REPUBLIKA.CO.ID, JAKARTA -- Pelaku usaha Indonesia bersama Malaysia bakal melakukan joint mission ke Brussel, Belgia untuk menyampaikan keberatan atas kebijakan baru Uni Eropa bernama EU Deforestation Regulation (EUDR) yang dinilai menjegal sejumlah komoditas andalan ekspor Indonesia, termasuk sawit.
Kebijakan tersebut mendapat respons penolakan dari pelaku usaha sawit juga pemerintah Indonesia karena dapat berdampak negatif terhadap ekspor. Tak terkecuali jutaan petani sawit yang menggantungkan hidupnya selama ini dari menjual tandan buah segar.
Ketua Umum Gabungan Pengusaha Kelapa Sawit Indonesia (Gapki), Eddy Martono, menuturkan, segala upaya pemerintah terhadap kebijakan EUDR yang dinilai diskriminatif pun mendapat dukungan penuh dari pelaku usaha. "Gapki juga barusan selesai ikut hadir pertemuan di Kualalumpur untuk rencana joint mission Indonesia bersama Malaysia ke Brussel perihal EUDR pada 30 dan 31 Mei 2023," kata Eddy kepada Republika, Senin (22/5/2023).
Eddy menuturkan, Presiden RI Joko Widodo dalam beberapa pertemuan dengan Uni Eropa pun telah menyampaikan keberatan perihal EUDR. Sebab, kebijakan baru itu tak hanya berdampak ke sawit namun juga kopi, kakao, karet, dan kayu Indonesia meski secara nilai sawit yang terbesar.

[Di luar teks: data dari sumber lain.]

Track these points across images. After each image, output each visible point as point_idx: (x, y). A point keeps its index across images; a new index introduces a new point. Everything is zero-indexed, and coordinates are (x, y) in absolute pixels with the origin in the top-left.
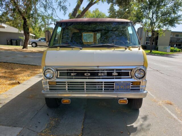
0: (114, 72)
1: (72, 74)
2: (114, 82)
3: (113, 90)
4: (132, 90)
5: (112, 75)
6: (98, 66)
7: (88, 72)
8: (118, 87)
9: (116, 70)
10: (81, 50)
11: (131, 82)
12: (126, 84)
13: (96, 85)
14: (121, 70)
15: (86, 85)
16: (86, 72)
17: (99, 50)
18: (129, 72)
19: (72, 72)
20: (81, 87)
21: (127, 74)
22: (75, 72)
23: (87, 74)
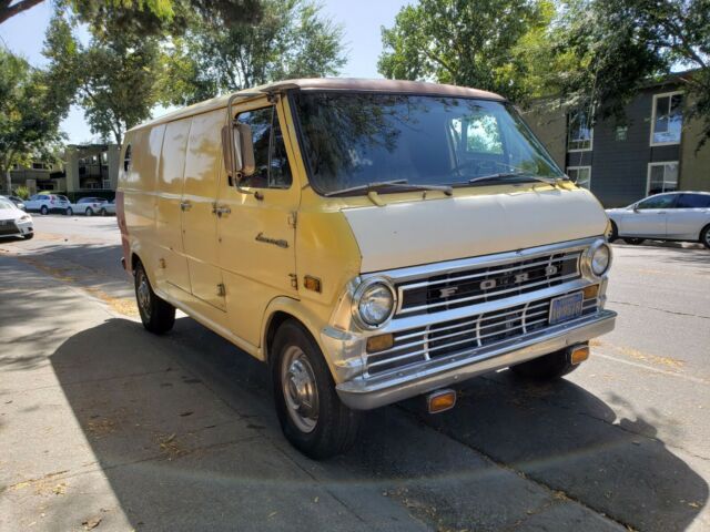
0: (547, 265)
1: (445, 293)
2: (549, 299)
3: (548, 324)
4: (584, 313)
6: (518, 251)
8: (559, 313)
12: (574, 299)
14: (563, 255)
15: (481, 324)
16: (485, 278)
19: (447, 285)
22: (452, 284)
23: (488, 284)
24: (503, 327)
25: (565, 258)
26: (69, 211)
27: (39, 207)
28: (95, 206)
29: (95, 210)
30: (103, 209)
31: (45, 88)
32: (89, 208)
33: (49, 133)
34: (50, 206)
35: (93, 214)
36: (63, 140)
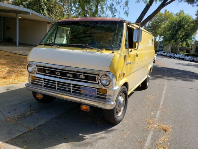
0: (81, 75)
1: (47, 71)
2: (80, 86)
3: (80, 93)
4: (97, 97)
5: (80, 78)
6: (66, 66)
7: (59, 72)
8: (84, 92)
9: (83, 73)
10: (58, 49)
11: (97, 89)
12: (91, 90)
13: (66, 85)
14: (88, 73)
15: (58, 84)
16: (57, 71)
17: (71, 50)
18: (96, 77)
19: (47, 70)
20: (53, 86)
21: (94, 79)
23: (58, 73)
24: (65, 88)
25: (89, 75)
26: (184, 59)
27: (178, 57)
28: (192, 58)
29: (191, 60)
30: (193, 60)
31: (193, 24)
32: (190, 59)
33: (190, 37)
34: (181, 57)
35: (190, 61)
36: (193, 39)
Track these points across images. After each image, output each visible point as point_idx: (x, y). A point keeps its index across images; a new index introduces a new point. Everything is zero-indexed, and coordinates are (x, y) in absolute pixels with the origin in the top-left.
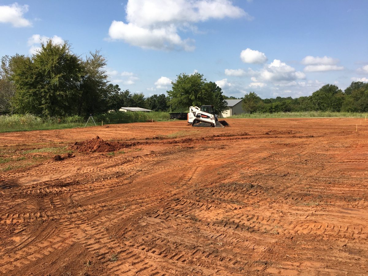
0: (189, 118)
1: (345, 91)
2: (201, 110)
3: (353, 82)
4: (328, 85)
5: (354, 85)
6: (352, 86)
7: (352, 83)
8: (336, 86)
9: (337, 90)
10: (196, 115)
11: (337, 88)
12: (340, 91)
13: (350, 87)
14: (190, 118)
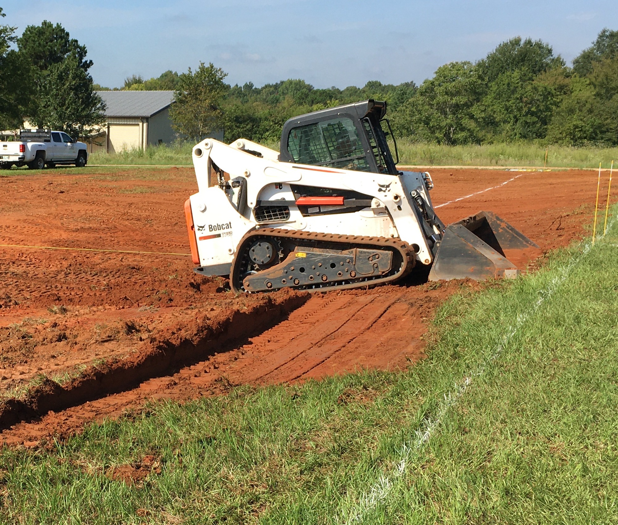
0: (199, 234)
1: (576, 62)
2: (283, 158)
3: (604, 31)
4: (517, 42)
5: (606, 42)
6: (599, 47)
7: (602, 36)
8: (544, 43)
9: (547, 60)
10: (252, 202)
11: (550, 51)
12: (559, 62)
13: (592, 50)
14: (207, 232)
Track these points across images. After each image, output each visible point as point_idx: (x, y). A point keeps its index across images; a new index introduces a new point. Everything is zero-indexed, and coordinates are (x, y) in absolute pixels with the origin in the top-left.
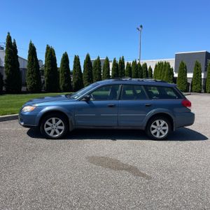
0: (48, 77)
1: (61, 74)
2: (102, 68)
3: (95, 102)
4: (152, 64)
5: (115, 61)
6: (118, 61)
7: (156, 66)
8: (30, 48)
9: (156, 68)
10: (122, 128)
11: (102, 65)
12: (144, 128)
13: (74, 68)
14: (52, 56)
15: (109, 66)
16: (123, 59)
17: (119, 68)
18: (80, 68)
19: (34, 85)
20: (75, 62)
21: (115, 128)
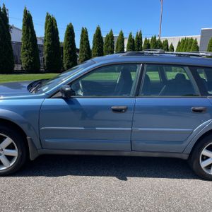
0: (48, 53)
1: (64, 51)
2: (115, 45)
3: (83, 101)
4: (174, 41)
5: (131, 36)
6: (134, 36)
7: (179, 43)
8: (25, 17)
9: (178, 46)
10: (141, 154)
11: (115, 40)
12: (185, 157)
13: (81, 43)
14: (53, 27)
15: (123, 42)
16: (141, 34)
17: (136, 44)
18: (88, 43)
19: (30, 63)
20: (82, 36)
21: (126, 154)
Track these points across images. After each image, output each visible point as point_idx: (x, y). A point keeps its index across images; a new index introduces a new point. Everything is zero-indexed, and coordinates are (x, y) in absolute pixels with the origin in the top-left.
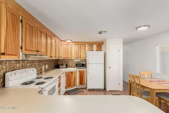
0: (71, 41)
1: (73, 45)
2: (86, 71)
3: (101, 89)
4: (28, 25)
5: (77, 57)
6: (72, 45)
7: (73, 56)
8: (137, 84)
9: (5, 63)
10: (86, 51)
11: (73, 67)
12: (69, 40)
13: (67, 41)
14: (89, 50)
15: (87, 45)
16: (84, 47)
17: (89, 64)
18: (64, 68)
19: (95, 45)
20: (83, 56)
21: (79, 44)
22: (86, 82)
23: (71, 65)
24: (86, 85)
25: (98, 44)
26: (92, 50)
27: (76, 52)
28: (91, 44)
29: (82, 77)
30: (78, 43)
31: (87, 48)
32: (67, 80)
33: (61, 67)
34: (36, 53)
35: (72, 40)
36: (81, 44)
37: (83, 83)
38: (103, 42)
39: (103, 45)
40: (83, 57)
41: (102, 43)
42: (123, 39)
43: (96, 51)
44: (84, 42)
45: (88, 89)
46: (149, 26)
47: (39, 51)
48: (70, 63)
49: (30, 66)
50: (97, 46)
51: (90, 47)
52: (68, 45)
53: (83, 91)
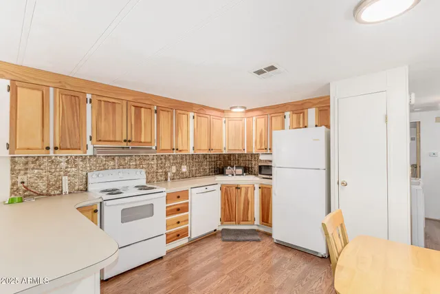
0: (243, 110)
1: (254, 118)
3: (317, 253)
4: (103, 102)
7: (254, 145)
9: (89, 160)
12: (240, 107)
13: (234, 110)
14: (295, 126)
15: (287, 114)
16: (279, 119)
18: (233, 175)
19: (311, 107)
21: (268, 112)
25: (320, 103)
26: (301, 126)
27: (261, 135)
28: (300, 109)
30: (265, 110)
31: (288, 121)
32: (225, 204)
34: (124, 145)
35: (245, 108)
43: (316, 126)
44: (278, 106)
47: (130, 141)
49: (136, 165)
50: (320, 111)
51: (295, 116)
52: (242, 119)
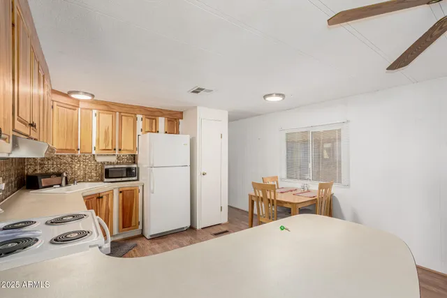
0: (89, 98)
1: (95, 111)
2: (141, 188)
3: (183, 228)
5: (110, 147)
6: (88, 111)
7: (94, 144)
8: (269, 200)
10: (139, 132)
11: (88, 181)
12: (86, 93)
13: (73, 96)
14: (148, 129)
15: (139, 117)
16: (131, 120)
17: (153, 169)
18: (61, 185)
19: (161, 116)
20: (127, 145)
21: (117, 109)
22: (140, 220)
23: (80, 173)
24: (140, 227)
25: (170, 115)
26: (154, 130)
27: (106, 133)
28: (152, 115)
29: (129, 205)
30: (113, 107)
31: (140, 124)
33: (43, 182)
35: (93, 96)
36: (122, 111)
37: (133, 224)
38: (182, 113)
39: (182, 119)
40: (126, 150)
41: (179, 116)
42: (229, 112)
43: (166, 132)
44: (132, 107)
45: (151, 236)
46: (282, 95)
48: (79, 169)
50: (168, 121)
51: (148, 121)
52: (75, 107)
53: (136, 245)
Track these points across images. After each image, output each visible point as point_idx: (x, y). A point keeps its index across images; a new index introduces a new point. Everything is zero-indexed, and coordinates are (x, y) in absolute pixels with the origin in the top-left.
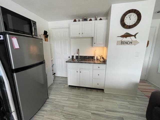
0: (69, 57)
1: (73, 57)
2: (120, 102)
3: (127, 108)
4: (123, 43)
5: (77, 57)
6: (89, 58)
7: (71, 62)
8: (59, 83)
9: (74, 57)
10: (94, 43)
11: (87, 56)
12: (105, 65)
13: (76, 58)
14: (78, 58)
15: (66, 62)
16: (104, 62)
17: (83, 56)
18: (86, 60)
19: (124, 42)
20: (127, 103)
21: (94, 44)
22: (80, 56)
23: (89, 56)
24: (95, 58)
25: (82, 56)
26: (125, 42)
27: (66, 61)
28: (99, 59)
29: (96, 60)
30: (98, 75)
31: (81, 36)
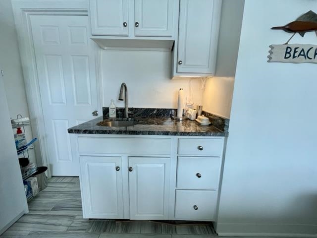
0: (95, 114)
1: (106, 111)
4: (292, 53)
5: (120, 112)
6: (160, 115)
7: (91, 132)
8: (54, 209)
9: (110, 111)
10: (179, 63)
11: (154, 109)
12: (223, 138)
13: (118, 116)
14: (123, 116)
15: (70, 131)
16: (218, 126)
17: (141, 109)
18: (150, 120)
19: (295, 52)
22: (130, 109)
23: (158, 110)
24: (180, 115)
25: (136, 109)
26: (299, 50)
27: (71, 127)
28: (193, 118)
29: (181, 119)
30: (199, 176)
31: (132, 37)
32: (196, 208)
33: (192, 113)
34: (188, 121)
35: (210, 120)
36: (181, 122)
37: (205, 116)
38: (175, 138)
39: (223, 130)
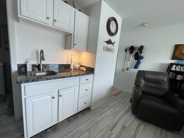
2: (109, 111)
3: (117, 114)
5: (34, 68)
9: (28, 66)
11: (57, 65)
12: (93, 75)
16: (90, 71)
20: (112, 109)
21: (74, 46)
23: (59, 65)
24: (72, 67)
26: (109, 49)
28: (78, 68)
29: (73, 69)
30: (86, 90)
31: (51, 25)
32: (85, 103)
33: (78, 66)
34: (76, 70)
35: (86, 69)
36: (73, 70)
37: (84, 67)
38: (78, 77)
39: (93, 72)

Direktur Jenderal Perundingan Perdagangan Internasional, Kementerian Perdagangan, Djatmiko Bris Witjaksono, mengatakan, pihaknya bersama seluruh kementerian terkait terus memonitor perkembangan kebijakan EUDR yang baru diadopsi oleh Parlemen dan Dewan Eropa itu. Djatmiko menegaskan, regulasi EUDR tidak sejalan dengan prinsip dan kaidah aturan di Badan Perdagangan Dunia (WTO). Juga bertentangan dengan semangat kerja sama negara-negara dunia untuk mengatasi isu perubahan iklim baik dalam kerangka pembangunan berkelanjutan (SDGs), Paris Agreement, maupun COP.
"Ini karena bersifat sepihak, tidak berdasarkan kesepakatan bersama dan menimbulkan persoalan baru, alih-alih membantu mengatasi isu lingkungan," kata Djatmiko.
Sepanjang regulasi tersebut disusun, pemerintah Indonesia punt elah menyampaikan nota keberatan resmi kepada Uni Eropa, baik kepada Komisi Eropa maupun masing-masing negara anggota. Pemerintah, kata Djatmiko, juga terus mempertanyakan kebijakan deforestasi itu di berbagai komite di WTO bersama sejumlah negara anggota lainnya.
"Pemerintah bersama 13 negara anggota WTO lainnya telah mengirimkan joint letter kepada WTO untuk menyampaikan keberatan atas kebijakan Uni Eropa," ujarnya.